Coronavirus: Why isn't the Government closing schools?
13 March 2020, 08:41 | Updated: 13 March 2020, 08:43
The UK's Chief Scientific Adviser has told LBC closing schools now would mean educational establishments could be shut down for "many months".
With the increasing spread of coronavirus, the Prime Minister announced a series of measures to tackle Covid-19 after chairing an emergency Cobra meeting on Thursday.
The PM introduced a series of measures to "minimise suffering" from the escalation of the outbreak, but while many countries are closing schools, the PM said the UK is not at that stage yet and schools would remain open and large scale events would go ahead.
The UK's Chief Scientific Adviser, Sir Patrick Vallance told LBC's Nick Ferrari the closure of schools now would see educational establishments shut down for "many months".
He said it is not yet clear if any children have transmitted the illness and that most experience only mild Covid-19 symptoms.
"Because of the nature of this disease and the way it spreads and its duration, we would have to close schools for many months, not just a few weeks," he told LBC.
"Schools would need to be shut for a very prolonged period.
"Children, of course, aren't going to separate for long periods, they are going to go and do other things together.
"And they may go and stay with grandma, one of those in the most vulnerable group."
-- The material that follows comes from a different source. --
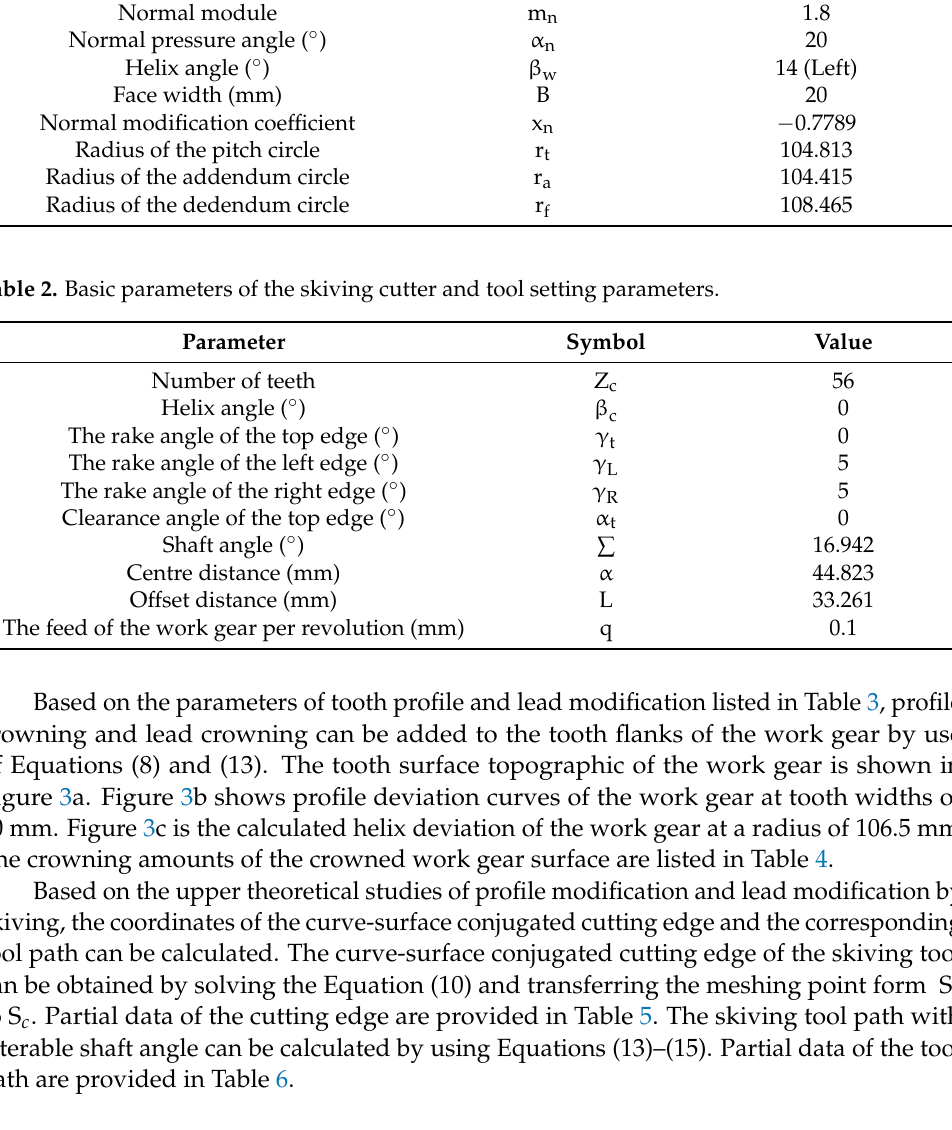
Table 3. Parameters of tooth profile and lead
Sir Patrick explained the Government's approach is about flattening the "broader peak" of the epidemic and developing an immunity among the population.
He told the BBC: "What we don't want is everybody to end up getting it in a short period of time so we swamp and overwhelm NHS services - that's the flattening of the peak," he said.
"You can't stop it, so you should end up with a broader peak during which time you'd anticipate that more people would get immunity to this. That in itself becomes a protective part of this process.
"This is quite likely, I think, to become an annual virus, an annual seasonal infection."